Though Trump’s lawyers declined to comment, people close to Trump argue that Cohen would not be sentenced now if he had substantially more to offer to investigators — and they note that the Southern District memo cited Cohen’s “pattern of deception that permeated his professional life.” What’s more, people who have worked for the Southern District have said that prosecutors might say things in a sentencing memo that they would not attempt to pursue as a separate case.

Trump lashed out at Cohen on Twitter in recent days, saying, “He lied for this outcome and should, in my opinion, serve a full and complete sentence.”

One of the campaign finance charges Cohen pleaded guilty to centered on Cohen paying $130,000 to adult film actress Stormy Daniels, who said she had an affair with Trump.
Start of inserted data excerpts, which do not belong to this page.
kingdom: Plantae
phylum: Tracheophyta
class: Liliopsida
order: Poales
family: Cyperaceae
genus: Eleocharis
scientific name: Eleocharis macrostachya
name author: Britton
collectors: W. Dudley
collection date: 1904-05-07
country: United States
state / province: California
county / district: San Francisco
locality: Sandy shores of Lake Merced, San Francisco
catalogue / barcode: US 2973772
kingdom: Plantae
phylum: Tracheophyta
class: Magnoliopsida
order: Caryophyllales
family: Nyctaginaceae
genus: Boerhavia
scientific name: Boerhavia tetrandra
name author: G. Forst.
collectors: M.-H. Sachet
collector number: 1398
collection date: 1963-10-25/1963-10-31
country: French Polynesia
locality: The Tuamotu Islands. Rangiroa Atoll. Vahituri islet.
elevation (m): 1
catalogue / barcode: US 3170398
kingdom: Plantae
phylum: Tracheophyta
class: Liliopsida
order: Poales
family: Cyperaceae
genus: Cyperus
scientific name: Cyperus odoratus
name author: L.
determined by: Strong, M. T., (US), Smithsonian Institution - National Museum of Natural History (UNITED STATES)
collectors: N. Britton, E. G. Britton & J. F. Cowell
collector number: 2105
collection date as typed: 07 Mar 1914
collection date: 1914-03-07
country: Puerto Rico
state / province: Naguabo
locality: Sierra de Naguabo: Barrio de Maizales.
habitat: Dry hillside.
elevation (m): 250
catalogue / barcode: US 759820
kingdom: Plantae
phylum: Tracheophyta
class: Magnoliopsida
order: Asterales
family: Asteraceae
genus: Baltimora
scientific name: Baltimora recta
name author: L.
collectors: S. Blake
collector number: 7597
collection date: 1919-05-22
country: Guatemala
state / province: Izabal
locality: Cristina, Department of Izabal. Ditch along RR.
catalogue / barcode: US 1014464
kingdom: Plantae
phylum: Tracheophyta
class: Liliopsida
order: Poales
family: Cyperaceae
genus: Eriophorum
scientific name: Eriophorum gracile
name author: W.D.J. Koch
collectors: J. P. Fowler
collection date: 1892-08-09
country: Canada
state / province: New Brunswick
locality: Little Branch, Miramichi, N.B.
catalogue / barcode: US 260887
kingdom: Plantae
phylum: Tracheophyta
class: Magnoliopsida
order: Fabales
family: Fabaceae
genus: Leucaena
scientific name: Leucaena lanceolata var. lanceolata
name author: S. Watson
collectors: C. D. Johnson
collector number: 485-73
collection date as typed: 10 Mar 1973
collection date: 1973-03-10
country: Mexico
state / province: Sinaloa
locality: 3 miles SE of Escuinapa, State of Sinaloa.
The payment amounted to an excessive contribution to Trump’s campaign, prosecutors said, arguing that her silence helped his election chances and that campaign finance law prohibits individuals from donating more than $2,700 to a presidential candidate in the general election.

Cohen also pleaded guilty to “causing” an illegal corporate donation to Trump when he urged American Media Inc., which publishes the National Enquirer, to buy the rights to a former Playboy model’s story of an affair with Trump. The deal effectively silenced the model, Karen McDougal, for the remainder of the campaign.

Cohen has also told the Southern District that Weisselberg, who is one of Trump’s longtime loyalists, was involved in discussions about how to pay Daniels, according to a person briefed on the matter. Cohen linked him to the deal with American Media Inc. as well.

During the campaign, Cohen recorded a conversation he had with Trump about buying the rights to negative information American Media had collected on Trump. Cohen told Trump, who did not know he was being recorded, that “I’ve spoken to Allen Weisselberg about how to set the whole thing up.” The deal was signed by American Media and Cohen, according to court papers. But a person familiar with the arrangement said that Trump balked at reimbursing America Media, as had been agreed to, and the media company was never reimbursed in relation to McDougal.

But after the campaign, Weisselberg handled reimbursing Cohen for the payment to Daniels, according to people briefed on the matter. In early 2017, Cohen sought to recoup the $130,000 he paid out of his own pocket to Daniels as well as $50,000 he spent on a technology company in connection with the campaign, prosecutors have said.

Not only did the Trump Organization repay those expenses, but it agreed to pay taxes Cohen might have incurred on the reimbursements. This decision to “gross up” Cohen went against the Trump Organization’s typical reimbursement practices, people briefed on the matter said.

The company also agreed to pay Cohen a $60,000 bonus. (Cohen left the company once Trump became president). In total, the company paid Cohen $420,000, doled out in monthly installments of $35,000. In internal documents, the company “falsely accounted” for the payments as “legal expenses,” when, in fact, they were campaign expenditures, prosecutors say. Weisselberg spoke with prosecutors earlier this year from the Southern District when they were investigating Cohen. It is unclear what he said, and it is believed that he spoke on the condition that his statements could not be used against him.

One person familiar with Weisselberg’s work at the Trump Organization, who was not authorized to speak on his behalf, suggested that he may not have known the purpose of Cohen’s reimbursements, noting that Cohen often did personal legal work for the president and his family. That kind of work was generally performed with few, if any, questions asked, the person said.